I have a confession to make.
While many Christians have this week been preparing to guard against the onslaught of Halloween, I have been preparing to dress up my 5 year old as a witch to send her off with a group of other children trick or treating.
I know, I know, it’s not really the done thing for upstanding Christians… but Millie has something of an obsession with fairytale witches. This has been going on since she was 2 and she’s now five so I suspect it’s a phase that may last a while. For the past 2 years she’s watched in misery as her friends dress up as her favourite characters and go to Halloween parties while she’s been forbidden from taking part.
So this year we took pity on her. We are staying with family on the other side of the country, so she’s allowed to join her cousins in all their Halloween activities.
This is the first year I’ve really paid much attention to the festival of Halloween (we never celebrated it as children- my parents being the respectable Christians that I apparently am not!) but I noticed with some interest that this year it seems to be bigger than ever. So I’ve wondered, why is Halloween so fascinating to people?
In the 8th century Pope Gregory designated 1st of November as a day to honour saints and martyrs, which became known as All Saints Day. This holiday integrated some of the elements of the Celtic festival of Samhain (in which people would dress up and light bonfires to ward off the spirits of the dead).

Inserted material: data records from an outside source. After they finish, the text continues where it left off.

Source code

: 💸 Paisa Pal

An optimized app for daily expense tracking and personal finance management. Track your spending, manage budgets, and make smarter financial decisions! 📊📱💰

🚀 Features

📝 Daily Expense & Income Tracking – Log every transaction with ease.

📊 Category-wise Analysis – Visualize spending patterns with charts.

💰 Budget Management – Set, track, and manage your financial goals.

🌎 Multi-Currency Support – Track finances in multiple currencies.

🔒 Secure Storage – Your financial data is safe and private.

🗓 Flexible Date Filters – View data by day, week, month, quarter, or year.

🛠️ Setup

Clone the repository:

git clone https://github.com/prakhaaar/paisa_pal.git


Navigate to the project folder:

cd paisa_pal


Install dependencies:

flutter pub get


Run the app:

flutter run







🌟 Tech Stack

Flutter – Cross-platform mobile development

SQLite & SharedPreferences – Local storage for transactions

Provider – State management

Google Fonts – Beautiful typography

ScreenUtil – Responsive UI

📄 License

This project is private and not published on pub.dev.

The day before was known as All Hallows’ Eve, and eventually Halloween.
Nowadays, in the secular world, Halloween has far eclipsed All Saints Day seeming to maintain more in common with the ancient festival of Samhain with its focus on the spirits of the dead.

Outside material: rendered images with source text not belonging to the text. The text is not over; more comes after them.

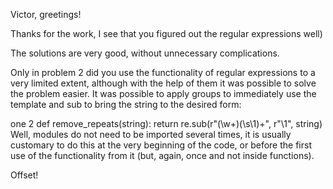 Victor, greetings!

Thanks for the work, I see that you figured out the regular expressions well)

The solutions are very good, without unnecessary complications.

Only in problem 2 did you use the functionality of regular expressions to a very limited extent, although with the help of them it was possible to solve the problem easier. It was possible to apply groups to immediately use the template and sub to bring the string to the desired form:

one
2
def remove_repeats(string):
   return re.sub(r"(\w+)(\s\1)+", r"\1", string)
Well, modules do not need to be imported several times, it is usually customary to do this at the very beginning of the code, or before the first use of the functionality from it (but, again, once and not inside functions).

Offset!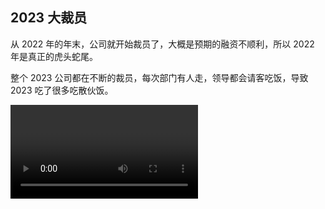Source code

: ## 2023 大裁员

从 2022 年的年末，公司就开始裁员了，大概是预期的融资不顺利，所以 2022 年是真正的虎头蛇尾。

整个 2023 公司都在不断的裁员，每次部门有人走，领导都会请客吃饭，导致 2023 吃了很多吃散伙饭。

<video controls src="https://90s.oss-cn-hangzhou.aliyuncs.com/videos/%E6%95%A3%E4%BC%99%E9%A5%AD.mov" />

新加入我们部门的智明，之前是其他项目的组长，他说他是挨个送走部门的人的，散伙饭都吃胖了。

整个 2023 年是非常焦虑的，毕竟女儿刚出生，彼时还有车贷，车位也借了点钱，加上每月的房贷，四重压力集中一起。

每次新一轮裁员都担心有自己，此时并不是只有我们公司裁员，是整个互联网都在裁员，所以对于裁员后的工作情况很不乐观。

前面几轮裁员公司还能立刻赔偿 N + 1，最后两轮大裁员公司都没钱支付赔偿金了。都是以欠条的方式协商裁员，所以后面很多同事去劳动仲裁。（2024 年 12 月 26 日，也就是今天，森斌的赔偿款到账了，恭喜！）

好在我最终幸运的留下来了，我觉得是因为森斌主动申请离职（因为当时说主动申请的也有赔偿）导致我被留下来了。森斌是前端组的老员工且几乎所有模块都是之前他在负责的，我们都后面进来的都属于新人。

森斌出于对公司的失望以及个人的未来规划，觉得此时走对他是有最有益的。他的年份较久，N+1 比较可观。且他希望找个离家近一点的工作。所以他主动申请离职，前端部门最终留我。其他几位前端小伙伴在前面几轮裁员已经走了。

![](./2023/hsb.jpeg)
<Tip>记录一下曾经要好的小伙伴</Tip>

最终幸存的我，顺利的将车贷和车位的借款都还清了。所以无论如何，都要感谢公司，没有彻底垮掉，让我陷入困境。

2023 年年底，我们少数留下的几位员工，都进行了减薪，好在是可以保底 2W。（如果工资不足两万的保留原样，超过两万的按八折计算，但是保底 2W）。

整个裁员减薪的震荡就算落幕了，留下的人负重前行，因为要承接离职的人的所有事情，且公司还要赚钱赔偿给离职的同学。

来，说个好消息，我姐姐的房子终于落成搬迁了。

她们的拆迁房真的是费劲周折，前后等了 10 年，还是那句话，结果是好的，过程曲折了一些。 她们盖了 6 层楼的独栋洋房，有电梯。终于不用一家人反反复复的租房，搬迁了。

而且房子的位置非常好，学校包围，交通便利，我们都非常替她开心。

我们国庆回家刚好参加了乔迁宴，几乎所有堂兄弟姐妹都聚齐了。

![](./2023/1.jpeg)

2023 在整个互联网笼罩着阴郁气息的情况下，唯独我的宝贝女儿按部就班的成长起来了。

从刚开始在地上爬，然后扶着走路，到自己能走，这一年的变化太大了。

### 一月

还是个只会吃手手的小宝宝。

<HiVideo controls src="https://90s.oss-cn-hangzhou.aliyuncs.com/videos/yue-01.mov" />

### 二月

可以靠着玩了。

<Pictures>
<img loading="lazy" src="./2023/yue-02.jpeg" />
<img loading="lazy" src="./2023/yue-02-a.jpeg" />
</Pictures>

### 三月

迎来了一百天，也是在这天断奶的（不是彻底断，是让她接受奶瓶），那天折腾了好久。宝宝肚子从早上饿到下午，就是不碰奶嘴，给她奶嘴就大哭。最终实在饿得不行了，才开始喝奶。把大家心疼得不行。

![](./2023/yue-03.jpeg)

百日之后变化就特别快，也可以方便的带出去玩了。

<Pictures>
<img loading="lazy" src="./2023/yue-03a.jpeg" />
<img loading="lazy" src="./2023/yue-03b.jpeg" />
<img loading="lazy" src="./2023/yue-03c.jpeg" />
</Pictures>

### 四月

已经可以自己坐着了

<Pictures>
<img loading="lazy" src="./2023/yue-04a.jpeg" />
<img loading="lazy" src="./2023/yue-04b.jpeg" />
<img loading="lazy" src="./2023/yue-04c.jpeg" />
</Pictures>

带去做半周岁的体检，一切正常

<HiVideo controls src="https://90s.oss-cn-hangzhou.aliyuncs.com/videos/yue-04.mov" />

### 五月

开始磨牙了

<HiVideo controls src="https://90s.oss-cn-hangzhou.aliyuncs.com/videos/yue-05.mov" />

头发还是很短，已经可以轻松的单手抱着了。开始会爬了，我们给她安装了围栏，在里面爬着玩。

甚至可以带出去吃饭，可以独立坐宝宝椅了。带出去坐宝宝椅的那天，感觉真的是个大孩子了。

<Pictures>
<img loading="lazy" src="./2023/yue-05a.jpeg" />
<img loading="lazy" src="./2023/yue-05b.jpeg" />
<img loading="lazy" src="./2023/yue-05c.jpeg" />
<img loading="lazy" src="./2023/yue-05d.jpeg" />
<img loading="lazy" src="./2023/yue-05e.jpeg" />
<img loading="lazy" src="./2023/yue-05f.jpeg" />
</Pictures>
<Tip>人生第一次吃到杨梅</Tip>

### 六月

可以互动了

<HiVideo controls src="https://90s.oss-cn-hangzhou.aliyuncs.com/videos/yue-06.mov" />

六一儿童节的裙子，以及去打预防针悲伤的表情

<Pictures>
<img loading="lazy" src="./2023/yue-06a.jpeg" />
<img loading="lazy" src="./2023/yue-06b.jpeg" />
</Pictures>

### 七月

跃跃欲试的想走路了

<HiVideo controls src="https://90s.oss-cn-hangzhou.aliyuncs.com/videos/yue-07.mov" />

看样子是结交了一位好朋友了！这么热情的打招呼 🙋

<HiVideo controls src="https://90s.oss-cn-hangzhou.aliyuncs.com/videos/yue-07b.mov" />

### 八月

围栏困不住她了，精力充沛，需要释放，满地爬，满头大汗也要爬。

<HiVideo controls src="https://90s.oss-cn-hangzhou.aliyuncs.com/videos/yue-08.mov" />

### 九月

可以扶着走了，马上就要会独立走路了，非常喜欢这样推车，每天在奥莱的草坪推来推去，搞得满头是汗。

<HiVideo controls src="https://90s.oss-cn-hangzhou.aliyuncs.com/videos/yue-09.mov" />

![](./2023/yue-09.jpeg)

### 十月

会试探性的自己站着了。

<HiVideo controls src="https://90s.oss-cn-hangzhou.aliyuncs.com/videos/yue-10.mov" />

我们回老家给玥玥办了周岁宴。

<Pictures>
<img loading="lazy" src="./2023/yue-10.jpeg" />
<img loading="lazy" src="./2023/yue-10a.jpeg" />
<img loading="lazy" src="./2023/yue-10b.jpeg" />
<img loading="lazy" src="./2023/yue-10c.jpeg" />
<img loading="lazy" src="./2023/yue-10d.jpeg" />
<img loading="lazy" src="./2023/yue-10e.jpeg" />
<img loading="lazy" src="./2023/yue-10f.jpeg" />
</Pictures>

### 十一月

玥玥会走路啦！！！！

<HiVideo controls src="https://90s.oss-cn-hangzhou.aliyuncs.com/videos/yue-11.mov" />

### 十二月

我不仅能走，还能跑了！

<HiVideo controls src="https://90s.oss-cn-hangzhou.aliyuncs.com/videos/yue-12.mov" />

甚至天天都要出去玩，家里呆不住了。

<HiVideo src="https://90s.oss-cn-hangzhou.aliyuncs.com/videos/yue-12.mp4" />

2023 就这样过去了，在裁员的大背景下，谨小慎微的生活着。

看着玥玥一天天长大，是当时我最大的精神支柱，再大的困难，也得坚持不是？

<script setup>
    import HiVideo from '../../../.vitepress/theme/components/hi-video.vue'
</script>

In many ways, Halloween holds a distorted magnifying glass up against death. Vampires, ghosts, zombies, skeletons- what do they have in common? They are all dead. Or more accurately, they are illustrations of what might happen to people once they die. And in all of them them, death is not the end.

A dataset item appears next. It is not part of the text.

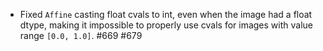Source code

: - Fixed `Affine` casting float cvals to int, even when
  the image had a float dtype, making it impossible to
  properly use cvals for images with value
  range `[0.0, 1.0]`. #669 #679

Ok so you might have the addition of chocolate, candy, a few pumpkins and witches- but essentially Halloween is a celebration centred around an increasingly comical and glib imagining of life after death.
Death can be scary and difficult and upsetting but by turning it into a caricature it becomes less threatening.
Many people in our world are terrified by the prospect of death and the idea that we continue in some way after death has a great appeal.
Ecclesiastes 3:11 says;
Yet God has made everything beautiful for its own time. He has planted eternity in the human heart, but even so, people cannot see the whole scope of God’s work from beginning to end.
He has planted eternity in our hearts. Wow.
We do not need to fear what comes after death for God gives us an assurance;
For God so loved the world, that he gave his only Son, that whoever believes in him should not perish but have eternal life. John 3:16
I think our challenge is how we share it with the rest of the world.